# Dreiecke Berechnen



## java_noob (17. Dez 2009)

Guten tag allerseits!

Ich bin student und schreibe am Dienstag meine Klausur über Java. 
Ich habe wie immer früh angefangen zu lernen :lol: und stehe gerade vor fogendem Problem.

Die Aufgabe besteht darin 3 Seiten eines Dreieckes eingeben zu können. Diese sollen als erstes überprüft werden ob es überhaupt ein Dreieck ergibt. Wenn nicht dann soll eine Fehlermeldung erscheinen und dem Benutzer soll wieder die Möglichkeit gegeben werden neue Werte einzugeben. 
Wenn die eingegebenen Werte ein Dreieck ergeben sollen die Winkel und der Flächeninhalt berechnet werden. Die Formalen dafür gibt er uns vor.

Der Punkt das die Variablen überprüft werden funktioniert und falls sie keins ergeben erscheint auch die Fehlermeldung mit erneuter möglichkeit neue werte einzugeben.
Nur die Berechnung der Winkel und des Flächeninhaltes funktionieren nicht.
JConsole sollen wir benutzen.
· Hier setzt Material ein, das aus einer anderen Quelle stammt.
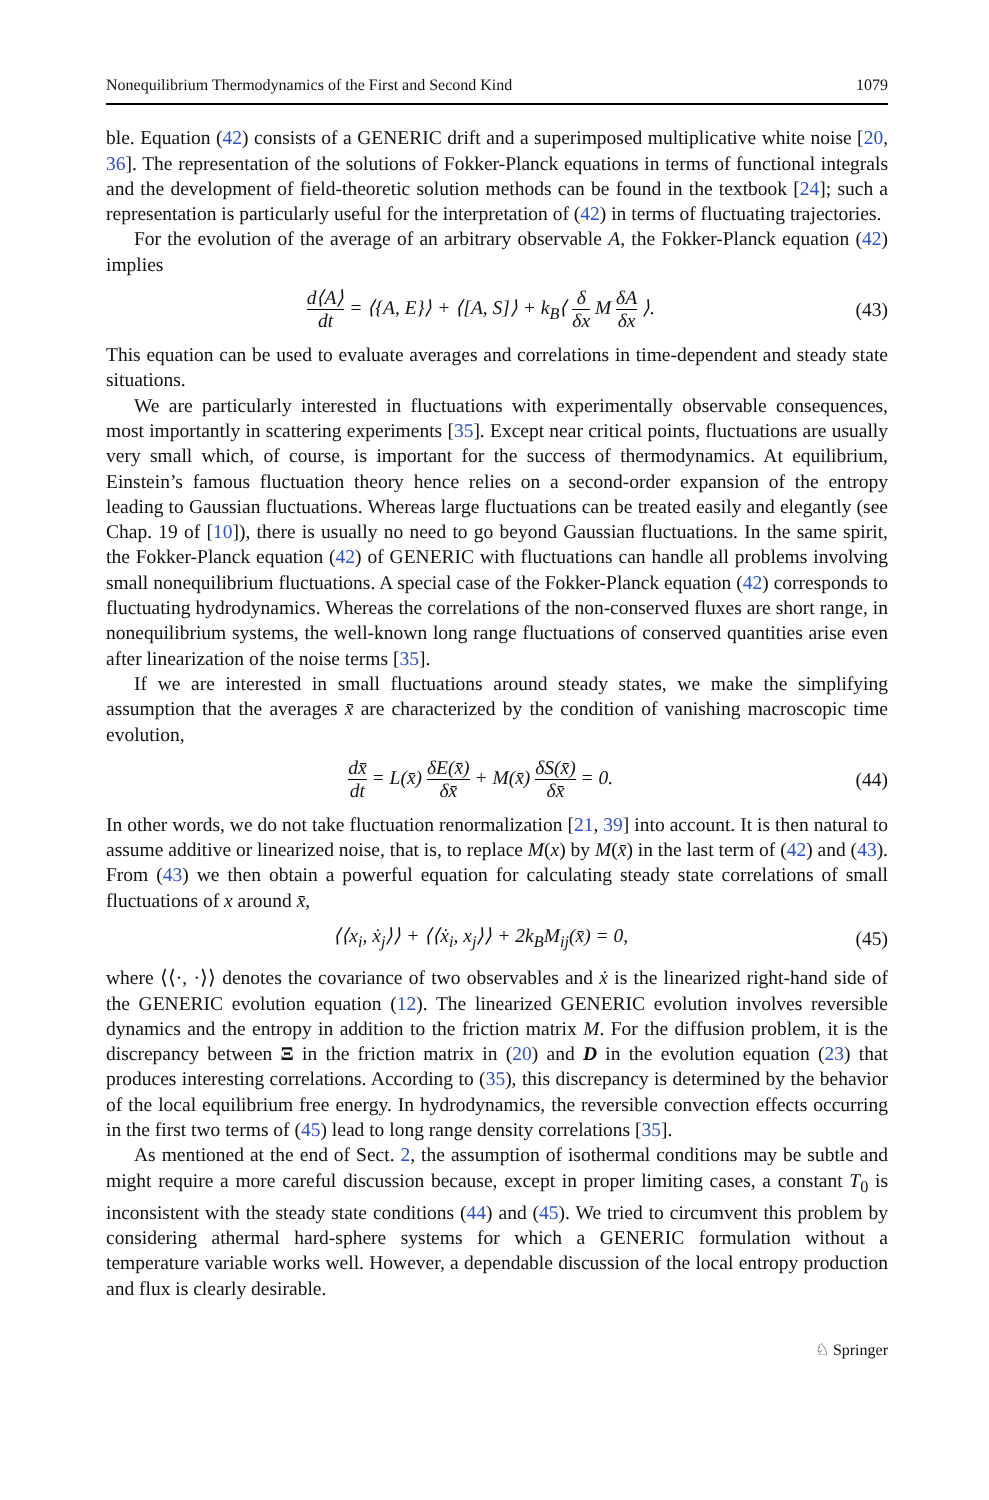Nonequilibrium Thermodynamics of the First and Second Kind 1079
ble. Equation (42) consists of a GENERIC drift and a superimposed multiplicative white noise [20, 36]. The representation of the solutions of Fokker-Planck equations in terms of functional integrals and the development of field-theoretic solution methods can be found in the textbook [24]; such a representation is particularly useful for the interpretation of (42) in terms of fluctuating trajectories.
For the evolution of the average of an arbitrary observable A, the Fokker-Planck equation (42) implies
d⟨A⟩ dt = ⟨{A, E}⟩ + ⟨[A, S]⟩ + k<sub>B</sub>⟨ δ δx M δA δx ⟩.
(43)
This equation can be used to evaluate averages and correlations in time-dependent and steady state situations.
We are particularly interested in fluctuations with experimentally observable consequences, most importantly in scattering experiments [35]. Except near critical points, fluctuations are usually very small which, of course, is important for the success of thermodynamics. At equilibrium, Einstein’s famous fluctuation theory hence relies on a second-order expansion of the entropy leading to Gaussian fluctuations. Whereas large fluctuations can be treated easily and elegantly (see Chap. 19 of [10]), there is usually no need to go beyond Gaussian fluctuations. In the same spirit, the Fokker-Planck equation (42) of GENERIC with fluctuations can handle all problems involving small nonequilibrium fluctuations. A special case of the Fokker-Planck equation (42) corresponds to fluctuating hydrodynamics. Whereas the correlations of the non-conserved fluxes are short range, in nonequilibrium systems, the well-known long range fluctuations of conserved quantities arise even after linearization of the noise terms [35].
If we are interested in small fluctuations around steady states, we make the simplifying assumption that the averages x̄ are characterized by the condition of vanishing macroscopic time evolution,
dx̄ dt = L(x̄) δE(x̄) δx̄ + M(x̄) δS(x̄) δx̄ = 0.
(44)
In other words, we do not take fluctuation renormalization [21, 39] into account. It is then natural to assume additive or linearized noise, that is, to replace M(x) by M(x̄) in the last term of (42) and (43). From (43) we then obtain a powerful equation for calculating steady state correlations of small fluctuations of x around x̄,
⟨⟨x<sub>i</sub>, ẋ<sub>j</sub>⟩⟩ + ⟨⟨ẋ<sub>i</sub>, x<sub>j</sub>⟩⟩ + 2k<sub>B</sub>M<sub>ij</sub>(x̄) = 0,
(45)
where ⟨⟨·, ·⟩⟩ denotes the covariance of two observables and ẋ is the linearized right-hand side of the GENERIC evolution equation (12). The linearized GENERIC evolution involves reversible dynamics and the entropy in addition to the friction matrix M. For the diffusion problem, it is the discrepancy between Ξ in the friction matrix in (20) and D in the evolution equation (23) that produces interesting correlations. According to (35), this discrepancy is determined by the behavior of the local equilibrium free energy. In hydrodynamics, the reversible convection effects occurring in the first two terms of (45) lead to long range density correlations [35].
As mentioned at the end of Sect. 2, the assumption of isothermal conditions may be subtle and might require a more careful discussion because, except in proper limiting cases, a constant T<sub>0</sub> is inconsistent with the steady state conditions (44) and (45). We tried to circumvent this problem by considering athermal hard-sphere systems for which a GENERIC formulation without a temperature variable works well. However, a dependable discussion of the local entropy production and flux is clearly desirable.
♘ Springer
Ist eine Oberfläche (wenn man das so nennt) die hier wohl ein Prof an der Fh erstellt hat. 

Besten Dank schonmal für die Hilfe.


```
public class scheiße
{
  public static void main ( String args [] ) {
      double a, b, c, alpha=0, beta=0, gamma=0, A=0;
      JConsole fenster = new JConsole ("Dreieck");
      
      try {
          fenster.println ("Programm startet");
          a = fenster.readDouble (" Bitte Wert für Seite a eingeben : ");
          b = fenster.readDouble (" Bitte Wert für Seite b eingeben : ");
          c = fenster.readDouble (" Bitte Wert für Seite c eingeben : ");
          fenster.println ("Programm überprüft Variablen");
          if ((a+b)>c & (a+c)>b & (b+a)>c & (b+c)>a & (c+a)>b & (c+b)>a ){
           
                alpha = Math.acos((b*b + c*c - a*a) / (2*b*c));
                alpha = alpha*(180/java.lang.Math.PI);
                beta = Math.asin( ( b/a)*(Math.sin(alpha)));
                beta = beta*(180/java.lang.Math.PI);
                gamma = java.lang.Math.PI - (alpha-beta);
                gamma = gamma*(180/java.lang.Math.PI);
                A = 0.5*a*b*Math.sin(gamma); 
            }
            else { 
                fenster.println ("Variablen ergeben kein Dreieck");
                a = fenster.readDouble (" Bitte Wert für Seite a eingeben : ");
                b = fenster.readDouble (" Bitte Wert für Seite b eingeben : ");
                c = fenster.readDouble (" Bitte Wert für Seite c eingeben : ");
                fenster.println ("Programm überprüft Variablen");
               
            }
        }
            catch (InterruptedException ie ) {}
            fenster.println( alpha + beta + gamma + A  ) ;
            fenster.println( "Ende des Programms");
        }
    }
```


----------



## javimka (17. Dez 2009)

Du machst ein bisschen ein Chaos mit Winkeln im Radian und Winkel im Grad Mass. Definiere doch besser zweile ein rAlpha für den Radian und ein gAlpha für Alpha im Grad Mass (oder ähnliche Namen).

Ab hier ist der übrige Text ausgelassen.